### Excerpt:
— start —

At the top level(we have multi-table joins) oracle thinks it is join 1 row to 1 row and ends up doing 1-2 cartesian joins.
our GTTs have 1,000 rows in them. I am not sure I am reading the web correctly, but I believe I read that Oracle does not use dynamic sampling if there are less than 32 blocks?
2. When I look in a tkprof output Oracle seems to do slightly different dynamic sampling queries for different queries. In some cases it will have a case statement that looks at a certain field in the join condition. In other cases the sample clause will actually contain a bind variable. Is there any public data about the internnals of dynamic sampling queries?
November 19, 2006 - 4:07 pm UTC
1) not really:
ops$tkyte%ORA10GR2> create global temporary table gtt ( x int );
Table created.
ops$tkyte%ORA10GR2> set autotrace on
ops$tkyte%ORA10GR2> select * from gtt;
no rows selected
Execution Plan
----------------------------------------------------------
Plan hash value: 917624683
--------------------------------------------------------------------------
| Id | Operation | Name | Rows | Bytes | Cost (%CPU)| Time |
--------------------------------------------------------------------------
| 0 | SELECT STATEMENT | | 1 | 13 | 2 (0)| 00:00:01 |
| 1 | TABLE ACCESS FULL| GTT | 1 | 13 | 2 (0)| 00:00:01 |
--------------------------------------------------------------------------
Note
-----
- dynamic sampling used for this statement
Statistics
----------------------------------------------------------
93 recursive calls
0 db block gets
8 consistent gets
0 physical reads
0 redo size
270 bytes sent via SQL*Net to client
374 bytes received via SQL*Net from client
1 SQL*Net roundtrips to/from client
2 sorts (memory)
0 sorts (disk)

— end —

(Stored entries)

— start —

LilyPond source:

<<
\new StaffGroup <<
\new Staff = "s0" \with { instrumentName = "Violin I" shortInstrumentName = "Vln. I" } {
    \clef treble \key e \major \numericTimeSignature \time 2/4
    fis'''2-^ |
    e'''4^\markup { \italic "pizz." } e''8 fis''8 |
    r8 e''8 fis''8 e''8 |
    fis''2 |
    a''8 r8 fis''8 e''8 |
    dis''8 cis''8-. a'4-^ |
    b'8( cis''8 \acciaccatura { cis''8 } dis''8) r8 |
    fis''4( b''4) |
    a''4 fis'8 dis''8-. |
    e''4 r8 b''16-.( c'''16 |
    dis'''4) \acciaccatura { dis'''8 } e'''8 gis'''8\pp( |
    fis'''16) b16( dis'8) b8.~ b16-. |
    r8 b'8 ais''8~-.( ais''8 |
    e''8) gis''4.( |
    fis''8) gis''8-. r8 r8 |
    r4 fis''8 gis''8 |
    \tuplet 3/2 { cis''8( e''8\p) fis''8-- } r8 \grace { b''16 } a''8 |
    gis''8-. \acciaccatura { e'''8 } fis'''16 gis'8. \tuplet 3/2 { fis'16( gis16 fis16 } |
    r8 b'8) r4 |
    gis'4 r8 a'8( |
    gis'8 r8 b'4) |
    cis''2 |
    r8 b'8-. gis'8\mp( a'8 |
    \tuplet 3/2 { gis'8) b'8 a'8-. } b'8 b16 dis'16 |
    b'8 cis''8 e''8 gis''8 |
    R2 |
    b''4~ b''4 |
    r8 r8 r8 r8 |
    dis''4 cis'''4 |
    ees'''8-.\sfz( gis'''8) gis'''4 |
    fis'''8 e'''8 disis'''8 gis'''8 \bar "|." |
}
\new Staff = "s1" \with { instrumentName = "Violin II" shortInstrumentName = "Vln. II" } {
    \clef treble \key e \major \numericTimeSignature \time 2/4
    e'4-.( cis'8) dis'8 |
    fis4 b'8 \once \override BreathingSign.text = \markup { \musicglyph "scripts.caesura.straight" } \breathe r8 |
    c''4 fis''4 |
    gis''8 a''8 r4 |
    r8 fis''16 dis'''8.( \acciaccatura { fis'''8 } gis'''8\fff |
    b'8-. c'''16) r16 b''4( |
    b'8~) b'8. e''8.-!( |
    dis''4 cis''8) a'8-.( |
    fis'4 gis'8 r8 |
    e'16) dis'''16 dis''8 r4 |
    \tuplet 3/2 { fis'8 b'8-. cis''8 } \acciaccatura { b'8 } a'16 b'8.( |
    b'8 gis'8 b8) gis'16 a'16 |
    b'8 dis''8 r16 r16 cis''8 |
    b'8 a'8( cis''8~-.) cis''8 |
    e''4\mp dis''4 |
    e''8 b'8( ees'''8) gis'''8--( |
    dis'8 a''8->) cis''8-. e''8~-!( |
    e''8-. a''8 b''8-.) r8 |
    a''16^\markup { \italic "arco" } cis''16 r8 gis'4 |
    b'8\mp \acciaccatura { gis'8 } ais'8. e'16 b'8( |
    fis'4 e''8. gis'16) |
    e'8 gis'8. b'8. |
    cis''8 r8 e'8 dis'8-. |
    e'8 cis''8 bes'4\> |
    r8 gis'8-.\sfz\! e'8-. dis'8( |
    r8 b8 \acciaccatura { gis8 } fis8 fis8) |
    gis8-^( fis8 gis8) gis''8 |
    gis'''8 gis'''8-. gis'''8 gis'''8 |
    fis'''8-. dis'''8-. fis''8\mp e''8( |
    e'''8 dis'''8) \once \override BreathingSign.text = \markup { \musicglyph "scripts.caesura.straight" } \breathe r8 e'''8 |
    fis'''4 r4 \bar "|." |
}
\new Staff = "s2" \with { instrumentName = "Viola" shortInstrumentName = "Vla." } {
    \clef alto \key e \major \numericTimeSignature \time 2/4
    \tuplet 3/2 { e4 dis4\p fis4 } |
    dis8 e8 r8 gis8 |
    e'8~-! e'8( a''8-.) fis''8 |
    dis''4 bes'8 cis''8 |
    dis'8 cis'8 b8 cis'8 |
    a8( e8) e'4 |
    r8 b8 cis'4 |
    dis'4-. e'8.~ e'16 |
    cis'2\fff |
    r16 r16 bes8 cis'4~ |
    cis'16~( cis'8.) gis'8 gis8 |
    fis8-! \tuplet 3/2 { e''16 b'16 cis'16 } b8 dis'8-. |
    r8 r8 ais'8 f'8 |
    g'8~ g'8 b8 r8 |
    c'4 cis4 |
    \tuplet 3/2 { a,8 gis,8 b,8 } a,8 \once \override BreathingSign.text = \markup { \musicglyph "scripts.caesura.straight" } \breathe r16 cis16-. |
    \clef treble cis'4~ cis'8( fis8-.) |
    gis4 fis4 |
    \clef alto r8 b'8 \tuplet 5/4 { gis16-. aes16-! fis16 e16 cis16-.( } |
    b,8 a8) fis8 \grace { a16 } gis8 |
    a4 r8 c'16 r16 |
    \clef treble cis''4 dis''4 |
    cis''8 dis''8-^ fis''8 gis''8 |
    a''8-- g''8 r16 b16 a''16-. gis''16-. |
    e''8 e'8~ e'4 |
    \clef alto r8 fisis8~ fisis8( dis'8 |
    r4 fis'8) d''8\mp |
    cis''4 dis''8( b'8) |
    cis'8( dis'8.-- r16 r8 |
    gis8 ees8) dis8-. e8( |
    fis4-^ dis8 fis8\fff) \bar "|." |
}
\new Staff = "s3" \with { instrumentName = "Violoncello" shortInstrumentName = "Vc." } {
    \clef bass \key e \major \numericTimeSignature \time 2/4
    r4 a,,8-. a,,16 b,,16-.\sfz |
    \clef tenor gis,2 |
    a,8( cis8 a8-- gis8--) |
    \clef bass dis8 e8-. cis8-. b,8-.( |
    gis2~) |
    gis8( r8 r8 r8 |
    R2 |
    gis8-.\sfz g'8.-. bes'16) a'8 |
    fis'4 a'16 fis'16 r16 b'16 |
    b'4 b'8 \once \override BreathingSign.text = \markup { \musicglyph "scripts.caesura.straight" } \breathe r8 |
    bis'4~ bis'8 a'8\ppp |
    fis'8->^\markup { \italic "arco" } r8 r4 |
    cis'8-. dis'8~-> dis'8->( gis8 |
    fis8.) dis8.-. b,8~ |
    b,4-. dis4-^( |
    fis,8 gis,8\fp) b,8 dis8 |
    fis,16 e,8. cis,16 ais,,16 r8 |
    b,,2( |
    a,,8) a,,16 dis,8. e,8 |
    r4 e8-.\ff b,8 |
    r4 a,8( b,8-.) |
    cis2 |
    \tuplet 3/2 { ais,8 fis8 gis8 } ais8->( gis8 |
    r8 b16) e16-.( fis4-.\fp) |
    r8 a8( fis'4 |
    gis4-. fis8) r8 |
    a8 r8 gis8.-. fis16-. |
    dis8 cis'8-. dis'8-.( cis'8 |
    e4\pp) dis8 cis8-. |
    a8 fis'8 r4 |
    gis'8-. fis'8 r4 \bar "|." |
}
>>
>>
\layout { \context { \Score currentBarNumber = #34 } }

— end —

### Directives:
[1] Count the lines in the entries that contain the string "shortInstrumentName". Give only the number.
[2] Proceed with the excerpt on Oracle dynamic sampling, picking up from the point where it stops.
These entries have no connection to the excerpt on Oracle dynamic sampling.

### Responses for each task:
[1] 4

[2]
0 rows processed
what is more likely is the query was hard parsed long ago, when the table was "small"
2) no, other than it'll look at the query and run the right sample based on your predicate.
Clarification - Dynamic Sampling !!!
Nikhil, November 20, 2006 - 4:01 am UTC
Hello Tom,
I got this information from this link:
</code>
http://www.dbazine.com/oracle/or-articles/hotka3 <code>
We would like to have your comments about this.
<<quote
The minimum number of blocks in a table being considered for dynamic sampling is 32. Dynamic sampling will not occur on tables with less than 32 blocks.
quote>>
<<quote
The default number of blocks that are dynamically sampled is 32. This is the default for both Oracle9 and Oracle10. Perhaps Oracle will allow for this default to be adjusted in future releases but, for now, it is internally set at 32 blocks. Dynamic sampling does not occur on table objects that contain less blocks than this default.
quote>>
Thanks
November 20, 2006 - 1:33 pm UTC
seems to use it on my 8 block table:
ops$tkyte%ORA10GR2> create table t( x int );
Table created.
ops$tkyte%ORA10GR2> exec show_space('T');
Unformatted Blocks ..................... 0
FS1 Blocks (0-25) ..................... 0
FS2 Blocks (25-50) ..................... 0
FS3 Blocks (50-75) ..................... 0
FS4 Blocks (75-100)..................... 0
Full Blocks ..................... 0
Total Blocks............................ 8
Total Bytes............................. 65,536
Total MBytes............................ 0
Unused Blocks........................... 5
Unused Bytes............................ 40,960
Last Used Ext FileId.................... 4
Last Used Ext BlockId................... 2,609
Last Used Block......................... 3
PL/SQL procedure successfully completed.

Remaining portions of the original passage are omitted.